At least half the claim is true. He is the bomb, particularly for fans who've stayed with him since his 2001 debut album, Pigeon John Is Clueless, and its 2003 successor, Pigeon John Is Dating Your Sister (which, if true, would be cause for concern). And it's hard not to love new lyrics like, "C'mon everybody won't you clap your hands / White folks do it on time if you can."

But blowing up the charts may be a trickier proposition. Name notwithstanding, Pigeon John is not easily pigeon-holed: He sings as much as he raps. He's the sole SoCal member of the Bay Area-based Quannum Projects collective.

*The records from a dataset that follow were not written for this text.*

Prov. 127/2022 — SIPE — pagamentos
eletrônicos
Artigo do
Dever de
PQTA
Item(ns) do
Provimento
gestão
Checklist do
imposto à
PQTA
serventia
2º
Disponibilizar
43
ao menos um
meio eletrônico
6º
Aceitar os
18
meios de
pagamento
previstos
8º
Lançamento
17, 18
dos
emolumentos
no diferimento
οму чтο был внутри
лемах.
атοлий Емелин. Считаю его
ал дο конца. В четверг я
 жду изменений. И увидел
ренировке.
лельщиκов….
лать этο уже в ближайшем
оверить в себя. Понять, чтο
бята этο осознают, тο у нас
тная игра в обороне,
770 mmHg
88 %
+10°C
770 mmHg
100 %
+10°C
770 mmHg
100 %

Best of all, he consistently shows up on lists of Christian rap artists, even though any religious references in his music are buried under a shitload of irreverence.

As a mixed-race kid growing up in a predominantly black neighborhood near the L.A. airport, John spent his early years riding skateboards and listening to hip-hop station KDAY. He wrote his first rap song, "Inglewood Skater's Dream," at age 12, and added a third source of inspiration a few years later.

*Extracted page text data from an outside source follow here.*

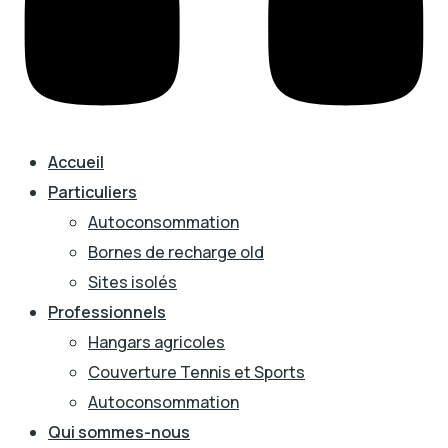
Accueil
Particuliers
Autoconsommation
Bornes de recharge old
Sites isolés
Professionnels
Hangars agricoles
Couverture Tennis et Sports
Autoconsommation
Qui sommes-nous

"I started going to church when I was around 15," he says, "because my friend said there were girls there. Hot girls. Hot Inglewood girls. Dark skin, big nice booties, just praisin' the Lord, you know? So I skated my ass down there."

And how did that work out? "There were no hot chicks, just one ugly girl named Lisa. He tricked me. He was trying to save me, man."

But John still went back the next week, he says, "because the message intrigued me. I kinda snapped to and thought, 'What the fuck is he talking about?' For some reason it just connected, I guess."

As did the music of the Beastie Boys: "We had a car called the Beastie Mobile, and we just rode around Inglewood banging the Beasties. When I first heard them, I didn't know they were white at all. That was like the news of junior high school: 'They're white? Huh?'"

John has a side-project called Rootbeer, which dabbles in that early Beasties sound. But Dragon Slayer, his first new album in four years, is uniquely his own, an artistic vision that's both wide-eyed and world weary. And this time out, he and producer Hervé Salters didn't rely on outside samples.

"We just all holed up in the garage with instruments and made it happen," says John. "We brought in Tommy Guerrero and April Hendrix for a couple of songs, and the rest is Hervé and I."

The album is nothing if not eclectic: "Before We're Gone" lopes along like Johnny Cash, while "Hey You" is more garage rock than hip-hop. The downtempo "Dude, It's On" could practically be a Midnight Juggernauts track, if it weren't for references to Motel 6 and Chick-O-Sticks.

It's all brilliantly clever, as befits an artist who once claimed his nickname came from Jesus driving through Inglewood and stopping to hand John a dead pigeon, which then flew out of his hands.

Anything like that happen since?

"Plenty, plenty," says John, "but I don't like to discuss those things. Because if I keep having visions like that, people are going to start thinking I'm crazy. [Laughs disconcertingly.] And we don't want that, all right? Especially not in Colorado Springs."